- The marked track begins across the footbridge at Black Birch Stream in the southern part of the village.
- Mt Cook National Parkmap
Red Tarns, Mt Sebastopol
When visiting Aoraki/Mt Cook National Park it can be difficult, for those of moderate fitness, to gain altitude and experience a different appreciation of the majesty of the park environs. Most would choose a scenic flight, or if time and ability allows, some will embark on a multi-day mission into the interior where there are incredible views, albeit with daunting challenges.
Yet one of the best and relatively easily accessed viewpoints in the Mt Cook Village area is the short, sharp climb to Red Tarns set on a bench beneath Mt Sebastopol just over one kilometre south of the Hermitage.
The track zigzags up the face of the hill climbing for 500m to the spectacularly set plateau where several small tarns reside amid tussock and scree, but most likely snow during winter. On the ascent there is plenty to hold your attention, not the least of which is the often rough terrain underfoot and the widening chasm of Black Birch Stream which descends abruptly through gullies off the Sealy Range high above and to the west. This ragged gully is recognised as a major hazard for the village in times of heavy rain and snow when flash floods can occur.
The onward track passes through the subalpine scrub region and then begins a winding ascent on a small rib where small bluffs jut from the face of the hillside. These are never a problem for the well-constructed trail and soon the ascent lessens and the first of the tussock knolls surrounding the tarns are encountered.

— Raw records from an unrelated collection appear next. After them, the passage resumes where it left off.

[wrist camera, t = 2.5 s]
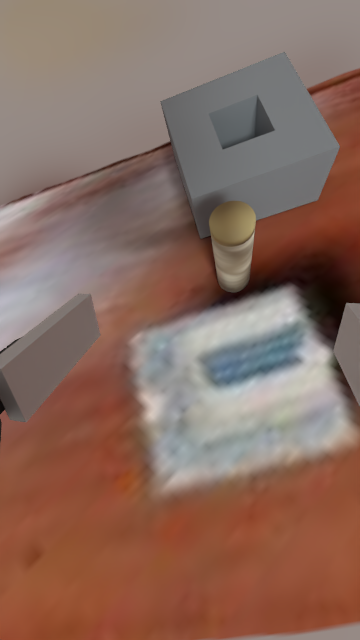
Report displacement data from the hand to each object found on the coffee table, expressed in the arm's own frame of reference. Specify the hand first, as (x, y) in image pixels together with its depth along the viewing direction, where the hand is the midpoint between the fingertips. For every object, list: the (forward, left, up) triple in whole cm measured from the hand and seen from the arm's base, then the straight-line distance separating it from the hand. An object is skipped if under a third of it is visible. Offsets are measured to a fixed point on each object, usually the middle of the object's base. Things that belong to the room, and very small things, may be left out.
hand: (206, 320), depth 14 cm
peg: (-4, -10, -19) cm, 22 cm away
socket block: (-10, -25, -19) cm, 33 cm away
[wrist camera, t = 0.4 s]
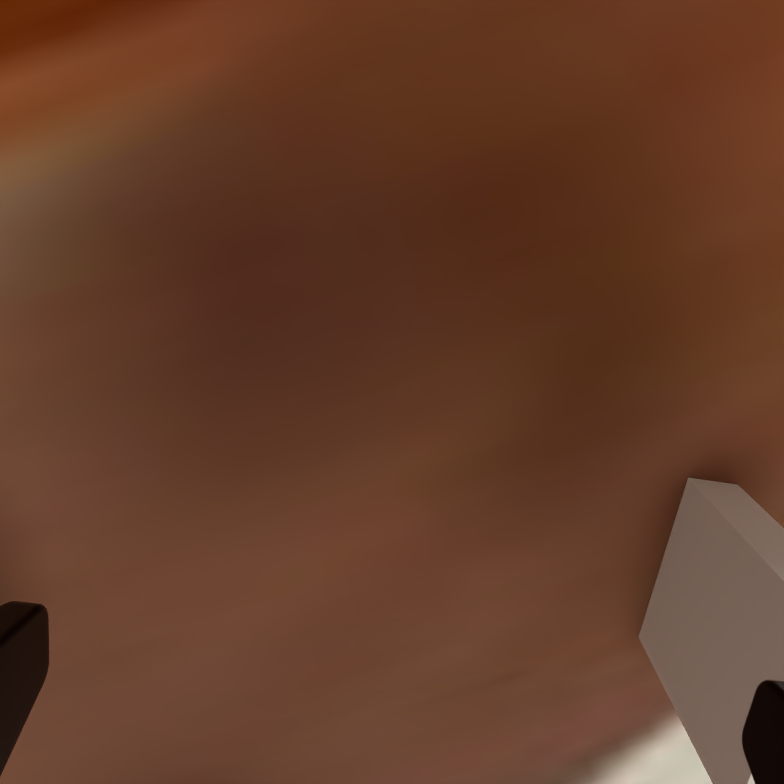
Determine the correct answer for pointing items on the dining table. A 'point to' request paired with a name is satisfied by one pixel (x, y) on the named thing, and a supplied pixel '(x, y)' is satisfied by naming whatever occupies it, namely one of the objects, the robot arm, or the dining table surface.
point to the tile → (718, 619)
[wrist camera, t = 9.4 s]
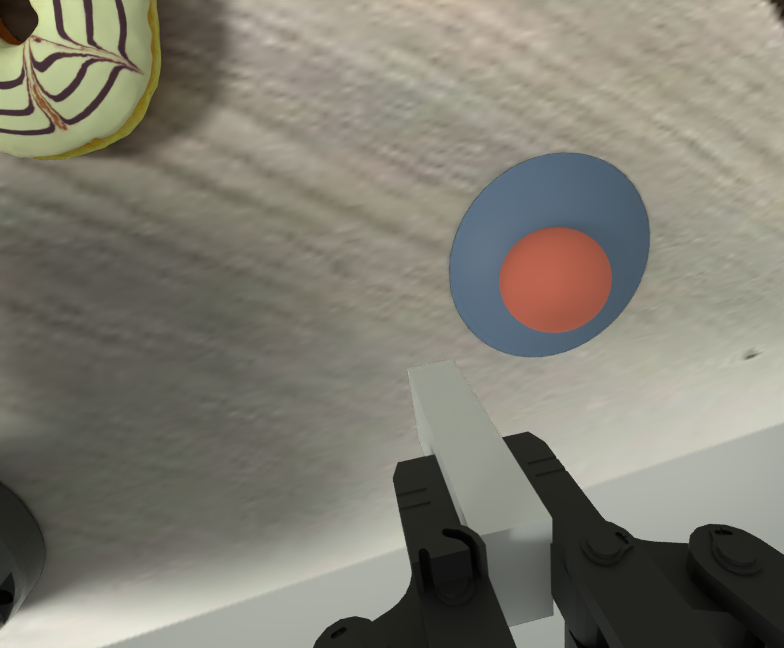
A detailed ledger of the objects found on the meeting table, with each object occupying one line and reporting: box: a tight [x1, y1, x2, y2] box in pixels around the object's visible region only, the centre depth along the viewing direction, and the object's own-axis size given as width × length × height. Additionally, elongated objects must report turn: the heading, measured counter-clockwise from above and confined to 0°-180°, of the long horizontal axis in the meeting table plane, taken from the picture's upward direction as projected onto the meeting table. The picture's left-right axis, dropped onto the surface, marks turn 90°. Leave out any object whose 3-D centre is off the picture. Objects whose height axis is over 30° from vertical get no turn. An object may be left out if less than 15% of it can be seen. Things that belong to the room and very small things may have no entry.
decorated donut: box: [0, 0, 161, 160], centre depth 17 cm, size 10×11×4 cm
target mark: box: [449, 153, 649, 357], centre depth 25 cm, size 12×12×1 cm
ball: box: [499, 227, 612, 333], centre depth 23 cm, size 6×6×6 cm
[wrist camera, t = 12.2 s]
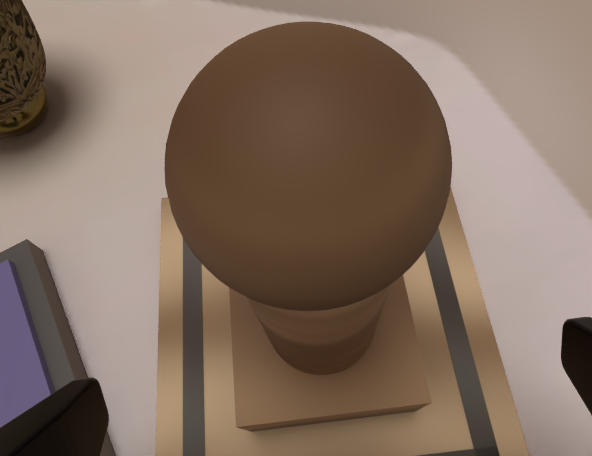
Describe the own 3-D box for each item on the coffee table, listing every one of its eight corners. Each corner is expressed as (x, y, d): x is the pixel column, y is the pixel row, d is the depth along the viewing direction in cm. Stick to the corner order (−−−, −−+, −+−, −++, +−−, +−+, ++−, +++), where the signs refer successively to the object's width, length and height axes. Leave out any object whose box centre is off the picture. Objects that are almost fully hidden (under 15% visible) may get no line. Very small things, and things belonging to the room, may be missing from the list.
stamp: (416, 411, 17) (669, 275, 4) (251, 431, 17) (6, 361, 4) (384, 258, 20) (479, -111, 7) (241, 276, 20) (72, -54, 7)
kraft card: (542, 518, 16) (549, 520, 15) (158, 563, 16) (152, 565, 15) (440, 168, 22) (443, 161, 21) (165, 203, 22) (161, 197, 22)
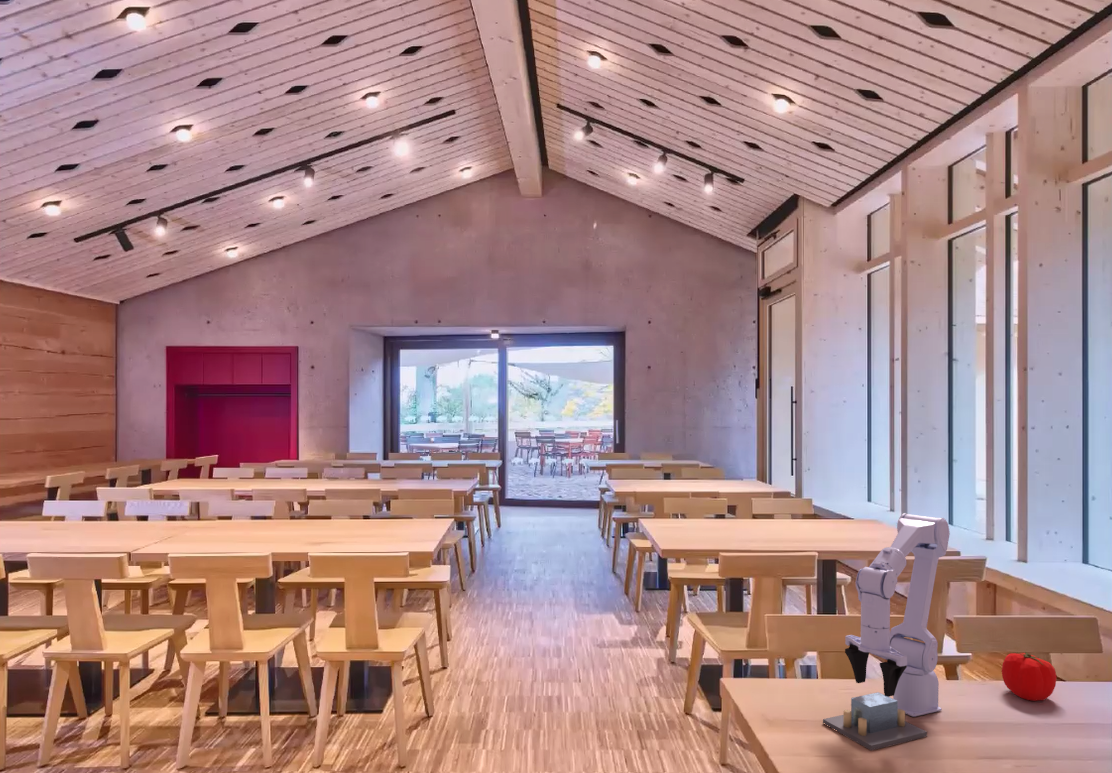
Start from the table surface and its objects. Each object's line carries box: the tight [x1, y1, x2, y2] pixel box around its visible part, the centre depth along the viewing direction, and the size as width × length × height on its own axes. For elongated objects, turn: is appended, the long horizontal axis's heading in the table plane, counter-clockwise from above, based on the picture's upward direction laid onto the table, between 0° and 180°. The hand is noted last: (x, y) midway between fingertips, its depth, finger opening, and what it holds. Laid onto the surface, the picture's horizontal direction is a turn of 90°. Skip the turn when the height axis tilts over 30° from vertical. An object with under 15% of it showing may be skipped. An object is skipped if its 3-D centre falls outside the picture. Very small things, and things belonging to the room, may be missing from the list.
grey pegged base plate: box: [822, 709, 928, 751], centre depth 156 cm, size 16×13×4 cm
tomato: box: [1001, 651, 1057, 702], centre depth 175 cm, size 11×13×10 cm
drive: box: [850, 692, 898, 734], centre depth 156 cm, size 8×5×6 cm, turn 114°
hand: (874, 688), depth 156 cm, fingers open, 7 cm apart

I love this location, though so close to civilisation its proximity to the high peaks and exposure to the elements lend it a pervading and quite real sense of endeavour and achievement. The two tarns nearest the track entrance are my favourites, here a boardwalk marks a loop around the fragile soils surrounding the pools and from the southern side there is a wonderful panorama over the Hooker Valley and out towards the lower Tasman Valley with Mt Cook, as always, resplendent. If it is a still day and the pools are not frozen or snow-covered there is a good chance you will catch a reflection of the Alps, especially Mts Sefton and Cook, from differing angles.
If not? Then tarry a while and enjoy the rush of wind through the tussock, hunkered down in a sheltered hollow with perhaps a kea for company.